Slick Honey is great stuff, when you can find it. 

Don't fall for terrible imitations like the Pedros Velo Grease.


----------



## Pollution Warrior (Apr 3, 2010)

How does this stuff compare with Judy Butter?


----------



## mykel (Jul 31, 2006)

Slick Honey is repackaged Englunds Slickoleum, so now you have two places to look

Slickoleum Grease

Useful info about Slick Honey


----------



## zarr (Feb 14, 2008)

tagged for future reference.


----------



## polarflux (Jul 21, 2007)

mykel said:


> Slick Honey is repackaged Englunds Slickoleum, so now you have two places to look
> 
> Slickoleum Grease
> 
> Useful info about Slick Honey


From the slickoleum site...

"The Slickoleum story is covered fairly well on our home page but we would like to clarify the question, is Slickoleum the same as Slick Honey? Yes, but let me explain. When we were designing bicycle shocks the company we were working with was selling our grease and they come up with a name and pursued a trademark which happened to be Slick Honey (Buzzys Slick Honey bike grease) and Shock Nectar (Fork and Shock Oil). Quality Bicycle Products purchased this trademark. Quality Bicycle Products: Bikes, Wholesale Bicycle Parts, Wholesale Bicycle distribution QBP controls world wide distribution for the bicycle enthusiasts. QBP does a great job and we have a great working relationship with them. We have a deal set up with QBP were we sell Slick Honey direct to the paintball enthusiasts via Buzzys Slick Honey Grease . Our own brand name Slickoleum is geared to all other industries imaginable and not just bicycle related grease. We supply Slickoleum to several OEM companies (original equipment manufacture) which is mostly shock manufactures but Slickoleum is used in several different applications and industries that is in need of a unique grease product."

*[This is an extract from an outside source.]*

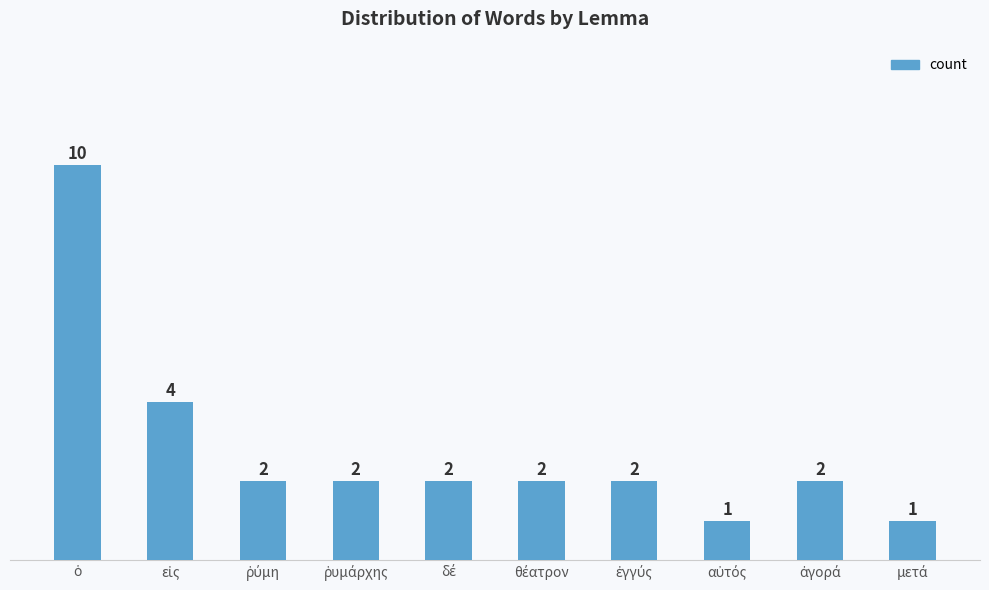

Count the values in the range 2 to 3.

6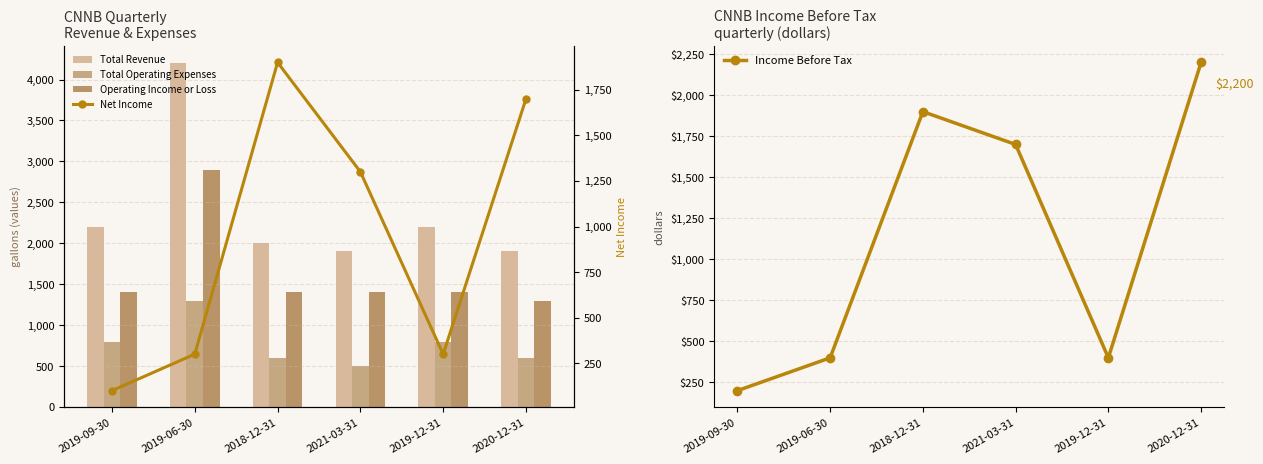

Which label corresponds to the smallest value in the chart?

2019-09-30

Betcha the little bit of lube that comes on the new Fox fork seals is OEM slickoleum!


----------



## GTscoob (Apr 27, 2009)

Bogdan Boranda said:


> I had not used this particular one but I regularly uses honey. Honey is a sweet food made by bees using nectar from flowers. The variety produced by honey bees is the one most commonly referenced, as it is the type of honey collected by beekeepers and consumed by humans. Honey produced by other bees and insects has distinctly different properties. It is one of the best and top food recommended for health growth at all ages. It* is used in various foods and beverages as a sweetener and flavouring. It also has a role in religion and symbolism.

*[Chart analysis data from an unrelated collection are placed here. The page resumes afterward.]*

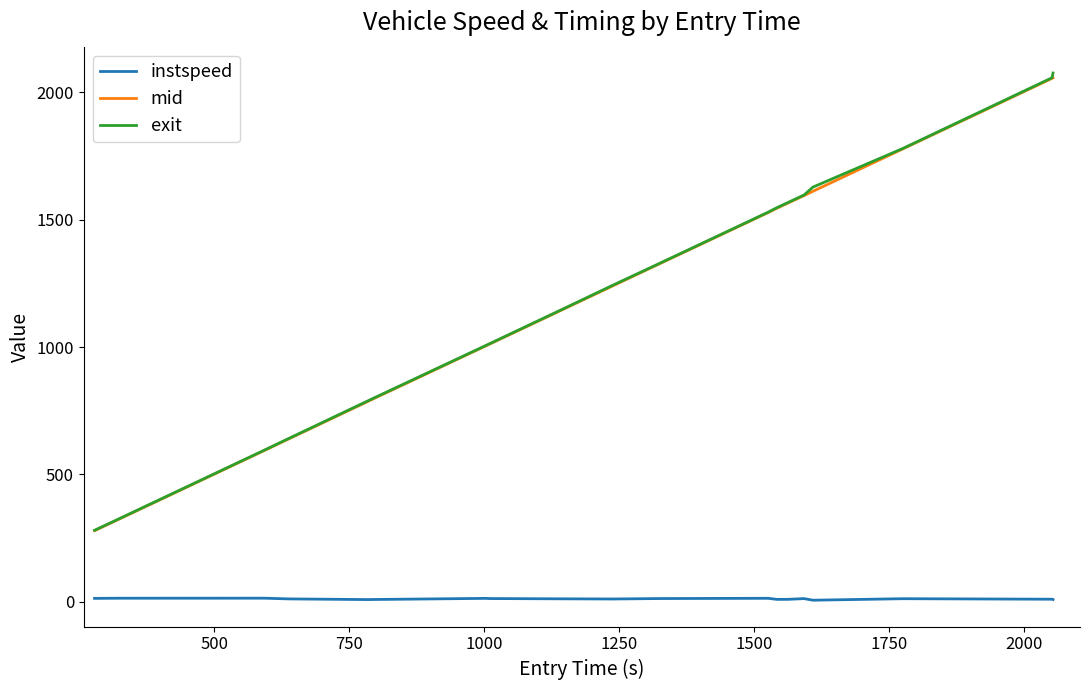

True or false: instspeed and exit cross at least once.

False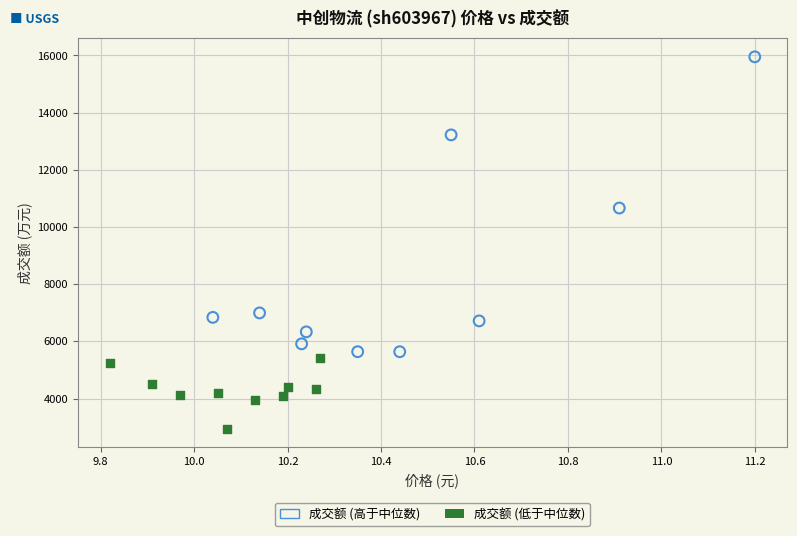

Which series has the widest spread of Y values?

成交额 (高于中位数)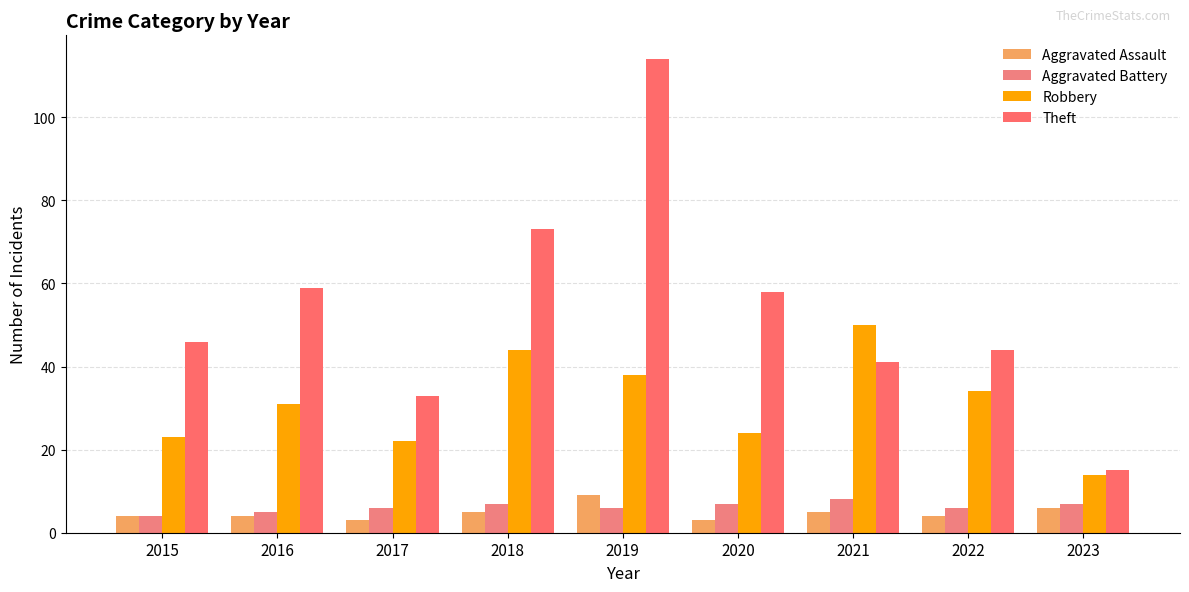

True or false: Aggravated Battery has a value of 11 at 2023.

False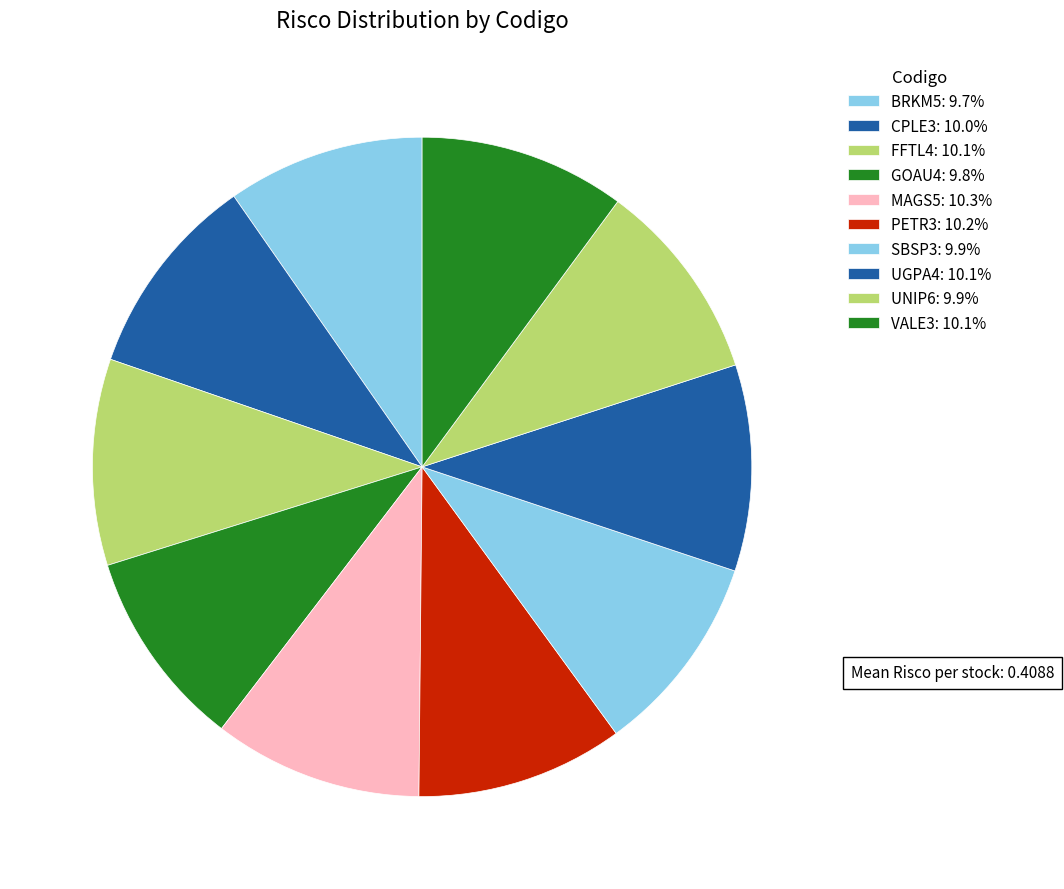

To the nearest percent, what is the combined percentage of SBSP3 and VALE3?

20%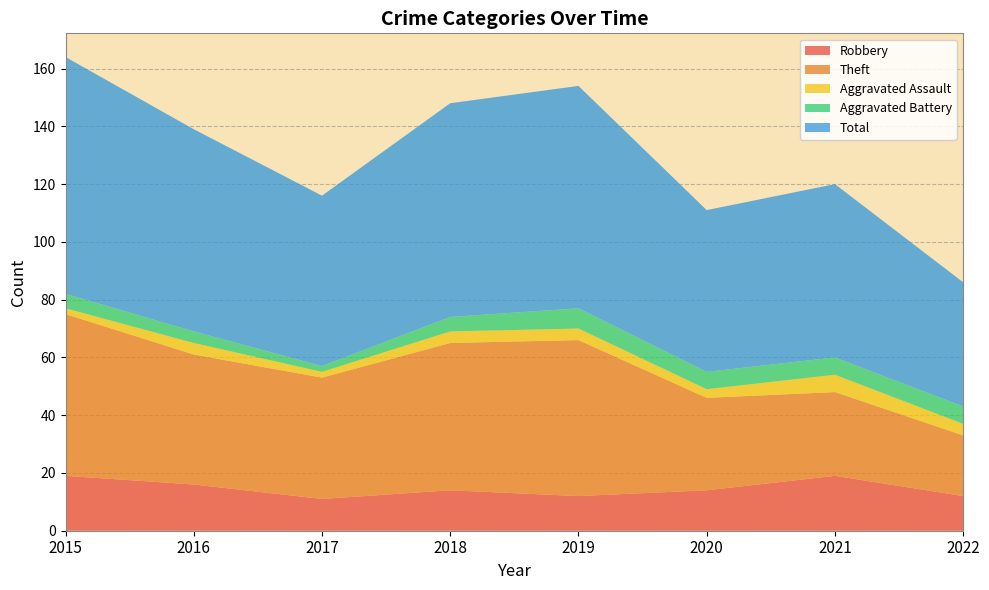

Reading left to right, extract all data points from this chart.

Robbery: 2015=19	2016=16	2017=11	2018=14	2019=12	2020=14	2021=19	2022=12
Theft: 2015=56	2016=45	2017=42	2018=51	2019=54	2020=32	2021=29	2022=21
Aggravated Assault: 2015=2	2016=4	2017=2	2018=4	2019=4	2020=3	2021=6	2022=4
Aggravated Battery: 2015=5	2016=4	2017=2	2018=5	2019=7	2020=6	2021=6	2022=6
Total: 2015=82	2016=70	2017=59	2018=74	2019=77	2020=56	2021=60	2022=43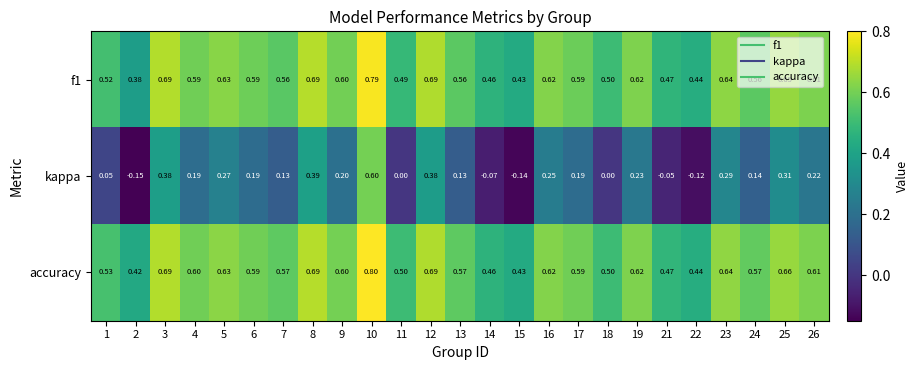

Between 5 and 15, which series saw the biggest shift?

kappa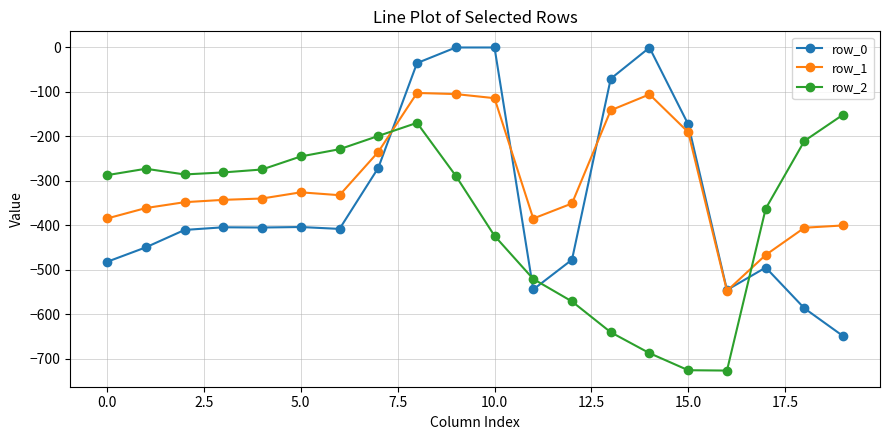

What is the difference between the maximum and second lowest values in the row_2 series?

574.9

Best spambot ever. Love some local honey on my toast and in my tea, lock Slick Honey in my fork.


----------



## pb123hou (May 26, 2015)

Crash Dummy said:


> I just ordered the 16oz container I was just curious how and where you guys use it. I have fox float fluid for my dust wiper seals but from what I've read Slick Honey sounds like its longer lasting and maybe even better from preventing stiction. Do I just use it on the the slick honey on the seals and just pack a little bit in the dust wiper where the seal goes? Can I use the slick honey in the inner diameter of the seal and still soak it in Float Fluid after? This will be my first time doing a fluid change on my fork, or any fork for that matter. Also, it sounds like some people have been wiping a very small amount on the stanchions every couple of rides to keep the fork and shock working smooth. Is this correct? What else do you guys use it for? Thanks.

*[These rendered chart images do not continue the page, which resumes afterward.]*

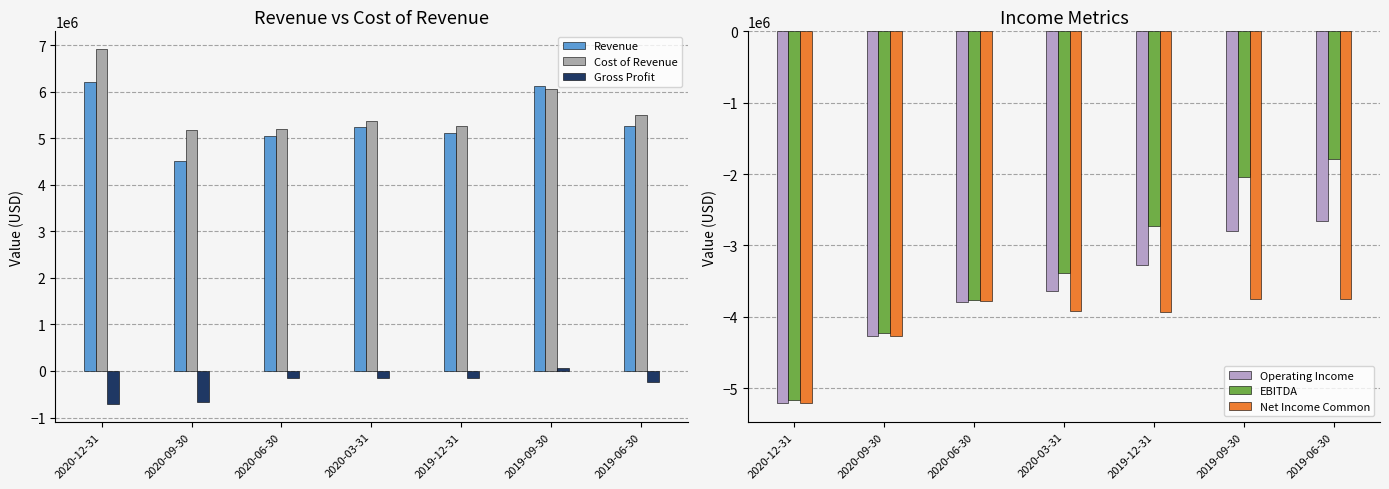

Reading left to right, list all the values displayed in this chart.

Revenue: 6210400	4505600	5053900	5239100	5111600	6119400	5271900
Cost of Revenue: 6921300	5181600	5200300	5379300	5265300	6059400	5508600
Gross Profit: -710900	-676100	-146600	-140400	-153900	59900	-236800
Operating Income: -5207600	-4264600	-3791600	-3637500	-3271700	-2802400	-2655000
EBITDA: -5166700	-4223700	-3769300	-3393000	-2727400	-2047500	-1784200
Net Income Common: -5213000	-4266600	-3777000	-3926900	-3934000	-3750200	-3746400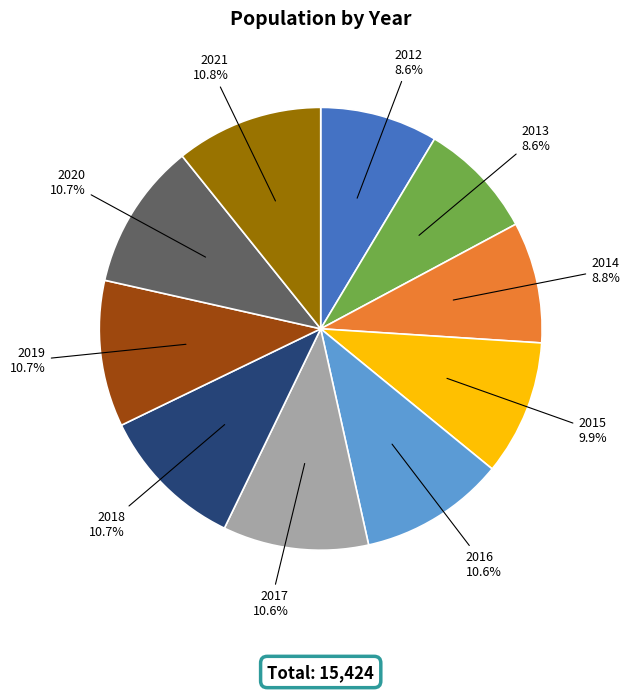

To the nearest percent, what is the average slice percentage?

10%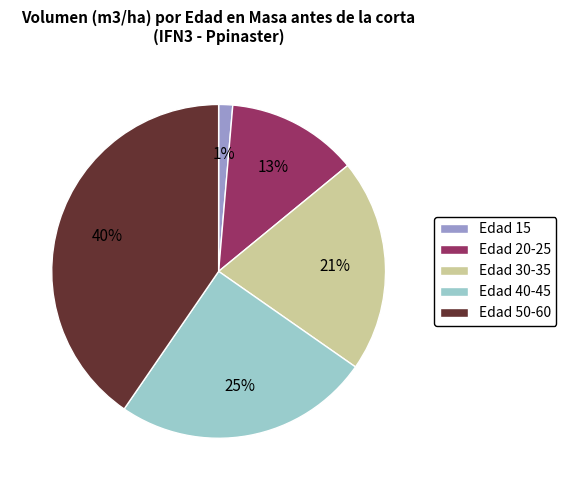

Do Edad 40-45 and Edad 15 together represent more than half of the pie?

No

It tastes great. I would highly recommend it.
It also great for lubing my fork seals and internals during servicing and also great inside my dropper seat post.


----------



## Owosso (Mar 27, 2015)

I use this stuff to lube the inner-wires on my shift cables.
...good stuff!


----------



## TraxFactory (Sep 10, 1999)

I use some on my dropper post, keeps it operating perfectly, as well as some on fork and shock stanchions after cleaning...


----------



## pb123hou (May 26, 2015)

mykel said:


> Slick Honey is repackaged Englunds Slickoleum, so now you have two places to look
> 
> Slickoleum Grease
> 
> Useful info about Slick Honey


Based on reading the article in the "useful info about Slick Honey" link, I ordered a 10 oz tub of Slickoleum Light Grease for $22.35 including shipping. Assuming Buzzy's Slick Honey really is repackaged Slickoleum, I will be using it from now on.


----------



## Mr5150 (Dec 20, 2011)

Owosso said:


> I use this stuff to lube the inner-wires on my shift cables.
> ...good stuff!


Me too. Shifter and brake inner wires when I redo my the shifter and mechanical brake cables.


----------



## 805MTB (Jul 4, 2010)

I put some in my hair on special occasions. Works great!


----------